• **PROBLEM REQUIREMENTS**
Extract the line that contains "f_number: 1.6" and every line after it through the end of the records below, exactly as written, leaving out any pictures.

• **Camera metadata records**
= = =
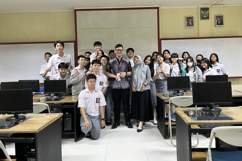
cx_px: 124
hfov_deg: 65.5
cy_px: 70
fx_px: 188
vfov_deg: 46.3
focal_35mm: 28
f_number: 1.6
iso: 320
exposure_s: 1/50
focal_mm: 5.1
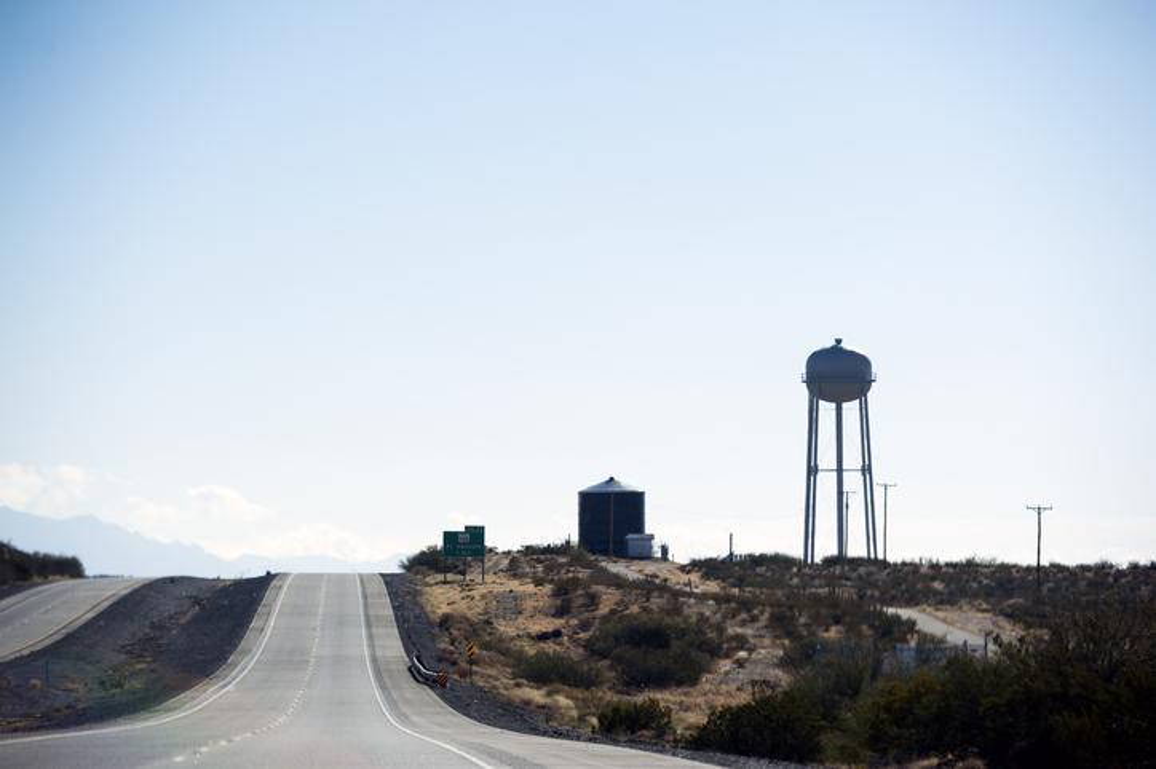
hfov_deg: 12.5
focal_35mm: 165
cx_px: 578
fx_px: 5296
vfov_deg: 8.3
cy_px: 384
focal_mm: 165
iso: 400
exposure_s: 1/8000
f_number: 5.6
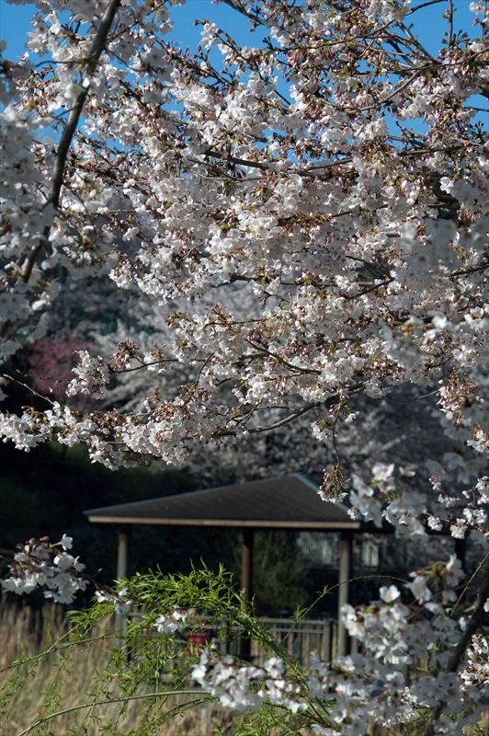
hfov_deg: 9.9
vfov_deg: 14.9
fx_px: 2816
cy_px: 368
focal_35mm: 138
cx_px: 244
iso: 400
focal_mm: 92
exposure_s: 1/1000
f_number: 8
= = =
• **SOLUTION FOR THIS TASK**
f_number: 1.6
iso: 320
exposure_s: 1/50
focal_mm: 5.1
hfov_deg: 12.5
focal_35mm: 165
cx_px: 578
fx_px: 5296
vfov_deg: 8.3
cy_px: 384
focal_mm: 165
iso: 400
exposure_s: 1/8000
f_number: 5.6
hfov_deg: 9.9
vfov_deg: 14.9
fx_px: 2816
cy_px: 368
focal_35mm: 138
cx_px: 244
iso: 400
focal_mm: 92
exposure_s: 1/1000
f_number: 8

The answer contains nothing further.